INFORMATION PROVIDED

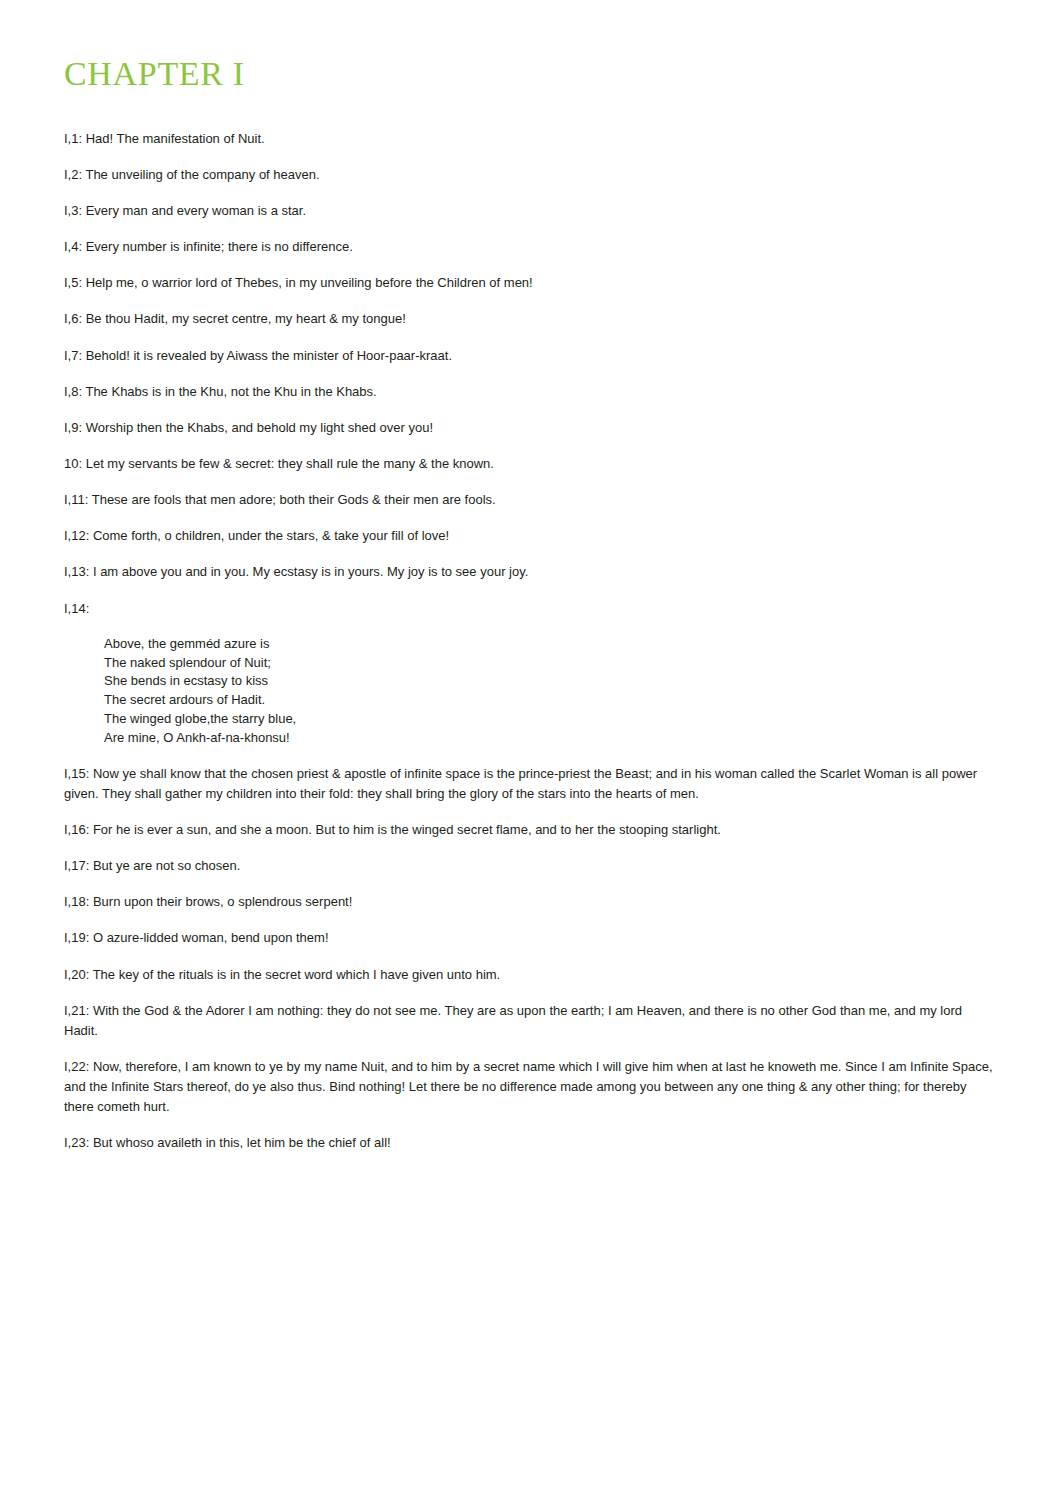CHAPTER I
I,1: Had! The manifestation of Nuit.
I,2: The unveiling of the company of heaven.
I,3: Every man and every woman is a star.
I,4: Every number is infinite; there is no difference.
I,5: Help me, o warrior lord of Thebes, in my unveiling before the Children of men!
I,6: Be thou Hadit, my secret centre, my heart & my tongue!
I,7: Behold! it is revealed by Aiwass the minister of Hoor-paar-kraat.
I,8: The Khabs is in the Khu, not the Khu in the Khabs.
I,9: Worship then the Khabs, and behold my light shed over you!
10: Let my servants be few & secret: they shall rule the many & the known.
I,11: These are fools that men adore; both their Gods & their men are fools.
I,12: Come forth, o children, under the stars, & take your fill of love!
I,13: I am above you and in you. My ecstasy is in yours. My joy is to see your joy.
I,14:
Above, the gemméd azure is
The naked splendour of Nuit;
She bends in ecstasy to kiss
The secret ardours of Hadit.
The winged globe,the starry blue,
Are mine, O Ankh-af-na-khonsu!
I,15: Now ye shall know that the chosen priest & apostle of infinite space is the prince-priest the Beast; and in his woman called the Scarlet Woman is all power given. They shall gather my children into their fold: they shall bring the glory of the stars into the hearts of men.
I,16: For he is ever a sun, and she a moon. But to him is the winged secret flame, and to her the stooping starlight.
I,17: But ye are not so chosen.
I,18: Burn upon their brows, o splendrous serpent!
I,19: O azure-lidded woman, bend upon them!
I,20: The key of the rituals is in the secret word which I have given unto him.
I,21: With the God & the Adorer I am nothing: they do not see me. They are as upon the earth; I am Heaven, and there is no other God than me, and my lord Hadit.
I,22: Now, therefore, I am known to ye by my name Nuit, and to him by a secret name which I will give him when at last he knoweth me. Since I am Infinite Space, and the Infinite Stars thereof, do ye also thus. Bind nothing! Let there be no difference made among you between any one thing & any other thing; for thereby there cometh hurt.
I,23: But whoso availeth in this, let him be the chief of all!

TASK TO COMPLETE
Could you return the whole listing exactly, images excluded?

ANSWER AREA
CHAPTER I
I,1: Had! The manifestation of Nuit.
I,2: The unveiling of the company of heaven.
I,3: Every man and every woman is a star.
I,4: Every number is infinite; there is no difference.
I,5: Help me, o warrior lord of Thebes, in my unveiling before the Children of men!
I,6: Be thou Hadit, my secret centre, my heart & my tongue!
I,7: Behold! it is revealed by Aiwass the minister of Hoor-paar-kraat.
I,8: The Khabs is in the Khu, not the Khu in the Khabs.
I,9: Worship then the Khabs, and behold my light shed over you!
10: Let my servants be few & secret: they shall rule the many & the known.
I,11: These are fools that men adore; both their Gods & their men are fools.
I,12: Come forth, o children, under the stars, & take your fill of love!
I,13: I am above you and in you. My ecstasy is in yours. My joy is to see your joy.
I,14:
Above, the gemméd azure is
The naked splendour of Nuit;
She bends in ecstasy to kiss
The secret ardours of Hadit.
The winged globe,the starry blue,
Are mine, O Ankh-af-na-khonsu!
I,15: Now ye shall know that the chosen priest & apostle of infinite space is the prince-priest the Beast; and in his woman called the Scarlet Woman is all power given. They shall gather my children into their fold: they shall bring the glory of the stars into the hearts of men.
I,16: For he is ever a sun, and she a moon. But to him is the winged secret flame, and to her the stooping starlight.
I,17: But ye are not so chosen.
I,18: Burn upon their brows, o splendrous serpent!
I,19: O azure-lidded woman, bend upon them!
I,20: The key of the rituals is in the secret word which I have given unto him.
I,21: With the God & the Adorer I am nothing: they do not see me. They are as upon the earth; I am Heaven, and there is no other God than me, and my lord Hadit.
I,22: Now, therefore, I am known to ye by my name Nuit, and to him by a secret name which I will give him when at last he knoweth me. Since I am Infinite Space, and the Infinite Stars thereof, do ye also thus. Bind nothing! Let there be no difference made among you between any one thing & any other thing; for thereby there cometh hurt.
I,23: But whoso availeth in this, let him be the chief of all!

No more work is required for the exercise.